Durée de validité, revue annuelle et recyclage : les échéances à suivre
La durée de validité retenue pour un titre d'habilitation n'est pas fixée par un texte unique : elle relève de l'employeur. Dans la pratique, cette durée correspond le plus souvent à la périodicité retenue pour le recyclage, soit trois ans dans le cas général et un an lorsque le titre couvre des travaux sous tension.

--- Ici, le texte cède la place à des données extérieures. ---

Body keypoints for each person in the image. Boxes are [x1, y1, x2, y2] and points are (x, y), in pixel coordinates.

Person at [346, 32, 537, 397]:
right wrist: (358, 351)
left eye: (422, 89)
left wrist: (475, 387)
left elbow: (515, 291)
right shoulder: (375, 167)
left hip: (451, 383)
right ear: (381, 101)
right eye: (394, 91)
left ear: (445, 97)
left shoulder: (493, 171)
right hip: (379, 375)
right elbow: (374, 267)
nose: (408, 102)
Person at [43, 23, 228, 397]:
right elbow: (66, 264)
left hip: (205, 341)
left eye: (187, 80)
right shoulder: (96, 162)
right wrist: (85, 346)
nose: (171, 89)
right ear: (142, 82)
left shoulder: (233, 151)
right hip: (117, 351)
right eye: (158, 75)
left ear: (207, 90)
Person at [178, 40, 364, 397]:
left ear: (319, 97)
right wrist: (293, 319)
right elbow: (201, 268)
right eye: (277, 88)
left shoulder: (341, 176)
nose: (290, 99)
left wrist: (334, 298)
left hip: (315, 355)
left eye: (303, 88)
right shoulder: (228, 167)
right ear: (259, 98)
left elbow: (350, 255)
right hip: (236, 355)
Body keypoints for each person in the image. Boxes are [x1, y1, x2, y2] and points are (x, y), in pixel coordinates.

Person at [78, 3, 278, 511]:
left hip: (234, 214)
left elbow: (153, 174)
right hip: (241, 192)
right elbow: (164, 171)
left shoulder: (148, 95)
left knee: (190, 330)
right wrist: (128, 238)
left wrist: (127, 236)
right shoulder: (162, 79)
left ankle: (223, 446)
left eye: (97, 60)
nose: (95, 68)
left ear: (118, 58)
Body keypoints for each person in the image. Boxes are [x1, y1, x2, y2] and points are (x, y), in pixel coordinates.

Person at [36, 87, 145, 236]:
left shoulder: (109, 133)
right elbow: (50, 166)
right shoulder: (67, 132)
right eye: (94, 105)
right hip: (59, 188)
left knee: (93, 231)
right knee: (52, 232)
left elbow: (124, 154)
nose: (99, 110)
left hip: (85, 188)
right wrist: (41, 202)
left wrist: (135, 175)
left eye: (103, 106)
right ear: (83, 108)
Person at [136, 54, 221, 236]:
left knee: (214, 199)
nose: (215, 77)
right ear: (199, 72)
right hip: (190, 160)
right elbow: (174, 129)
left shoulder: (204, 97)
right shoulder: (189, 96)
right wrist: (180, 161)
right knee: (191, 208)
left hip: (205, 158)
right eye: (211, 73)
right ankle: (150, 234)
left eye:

L'INRS recommande deux points de contrôle réguliers : une revue annuelle de l'adéquation entre le titre détenu et l'activité réelle du salarié, et un recyclage tous les trois ans. Trois échéances distinctes méritent donc d'être suivies séparément : le terme de validité fixé par l'employeur, la revue annuelle d'adéquation, et le recyclage proprement dit. Aucune de ces échéances ne remplace les autres : un titre peut rester valide sur le papier tout en appelant une revue, si le poste ou l'activité du salarié a changé entre-temps.
Sources
- Brochure INRS ED 6127, « L'habilitation électrique »
- Dossier INRS « Habilitation électrique » et sa foire aux questions
- Code du travail, article R. 4544-9
- Code du travail, article R. 4544-10
- Norme NF C 18-510 (janvier 2012) et son amendement A1
Références publiques consultées le 31 juillet 2026. Les durées de formation citées sont indicatives et proviennent des diagrammes de modules de l'INRS : la réglementation ne fixe aucune durée obligatoire.